+++ Given records +++
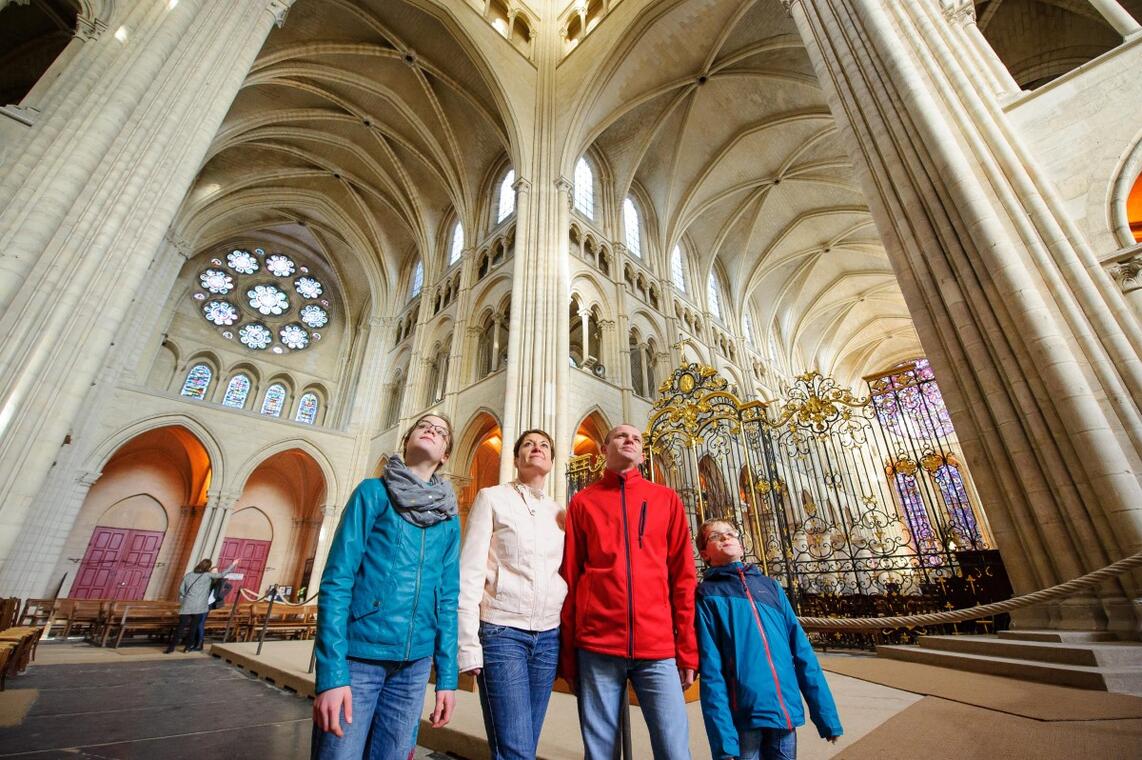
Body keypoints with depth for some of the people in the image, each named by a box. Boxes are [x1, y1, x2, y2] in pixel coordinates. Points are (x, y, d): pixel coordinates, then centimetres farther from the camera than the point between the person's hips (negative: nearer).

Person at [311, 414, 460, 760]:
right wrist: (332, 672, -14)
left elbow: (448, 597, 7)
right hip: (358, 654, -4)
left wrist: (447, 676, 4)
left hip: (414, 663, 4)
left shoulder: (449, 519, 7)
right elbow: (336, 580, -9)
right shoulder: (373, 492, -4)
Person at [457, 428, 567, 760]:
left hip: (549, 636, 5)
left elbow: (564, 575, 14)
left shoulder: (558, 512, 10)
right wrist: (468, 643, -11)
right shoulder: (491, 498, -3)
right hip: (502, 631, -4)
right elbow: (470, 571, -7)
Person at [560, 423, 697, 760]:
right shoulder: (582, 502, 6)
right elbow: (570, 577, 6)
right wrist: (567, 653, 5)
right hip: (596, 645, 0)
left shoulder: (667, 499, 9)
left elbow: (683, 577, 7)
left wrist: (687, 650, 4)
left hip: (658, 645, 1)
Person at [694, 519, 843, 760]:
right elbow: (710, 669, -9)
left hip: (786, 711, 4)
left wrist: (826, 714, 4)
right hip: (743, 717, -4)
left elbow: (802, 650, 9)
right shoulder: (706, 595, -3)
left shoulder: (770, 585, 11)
+++
+++ Given records +++
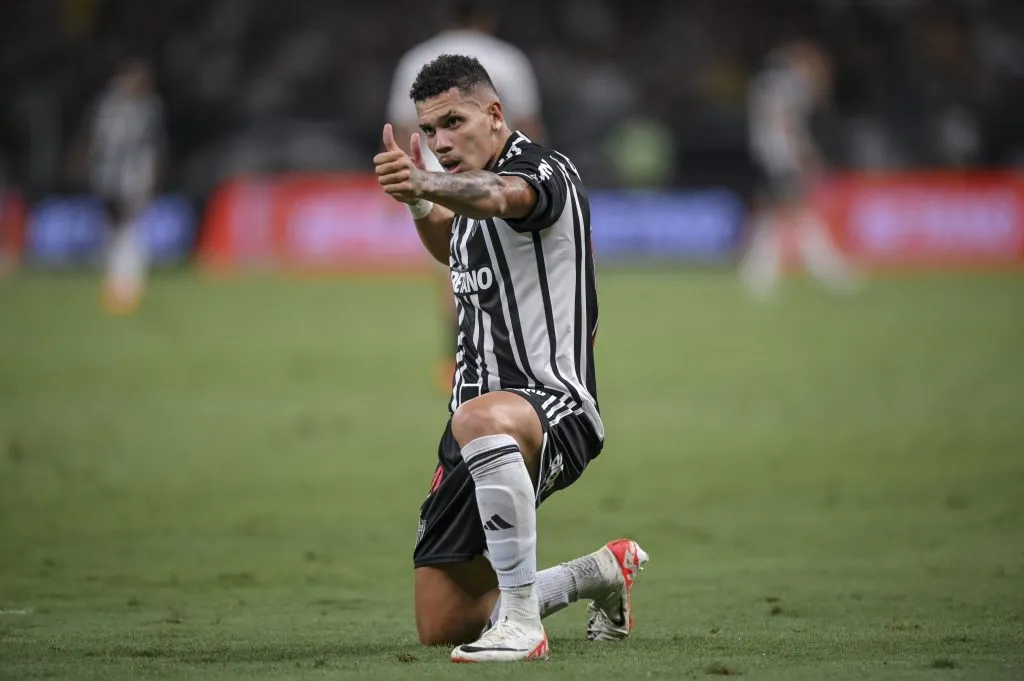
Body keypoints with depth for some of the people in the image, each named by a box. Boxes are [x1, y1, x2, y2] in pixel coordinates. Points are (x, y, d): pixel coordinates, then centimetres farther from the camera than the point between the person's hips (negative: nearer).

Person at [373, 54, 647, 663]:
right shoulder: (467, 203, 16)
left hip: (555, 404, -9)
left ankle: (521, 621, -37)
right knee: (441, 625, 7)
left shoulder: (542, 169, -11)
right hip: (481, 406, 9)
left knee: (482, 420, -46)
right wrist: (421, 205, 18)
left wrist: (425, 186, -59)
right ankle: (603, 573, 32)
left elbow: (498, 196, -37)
+++
### Your task
Reproduce everything from the line containing "left wrist: (447, 676, 4)" down to the line containing "right shoulder: (706, 595, -3)", offsetting every number in the keypoint triples by -56. Leave the person boxes and all other text unchanged.

### Answer for this exercise
left wrist: (391, 620, -52)
left hip: (358, 607, -52)
left shoulder: (393, 463, -49)
right elbow: (280, 524, -65)
right shoulder: (317, 436, -60)
Person at [457, 428, 567, 760]:
left hip: (493, 580, -51)
left elbow: (508, 519, -42)
left shoulder: (502, 456, -46)
right wrist: (412, 587, -67)
right shoulder: (435, 442, -59)
right hip: (446, 575, -60)
right elbow: (414, 515, -63)
Person at [560, 423, 697, 760]:
right shoulder: (526, 446, -50)
right elbow: (514, 521, -50)
right wrist: (511, 597, -51)
right hip: (540, 589, -56)
left shoulder: (611, 443, -47)
left elbow: (627, 521, -49)
left wrist: (631, 594, -52)
left hip: (602, 589, -55)
Person at [694, 519, 843, 760]:
right elbow: (654, 613, -65)
left hip: (730, 655, -52)
left wrist: (770, 658, -52)
right hip: (687, 661, -60)
left elbow: (746, 594, -47)
right shoulder: (650, 539, -59)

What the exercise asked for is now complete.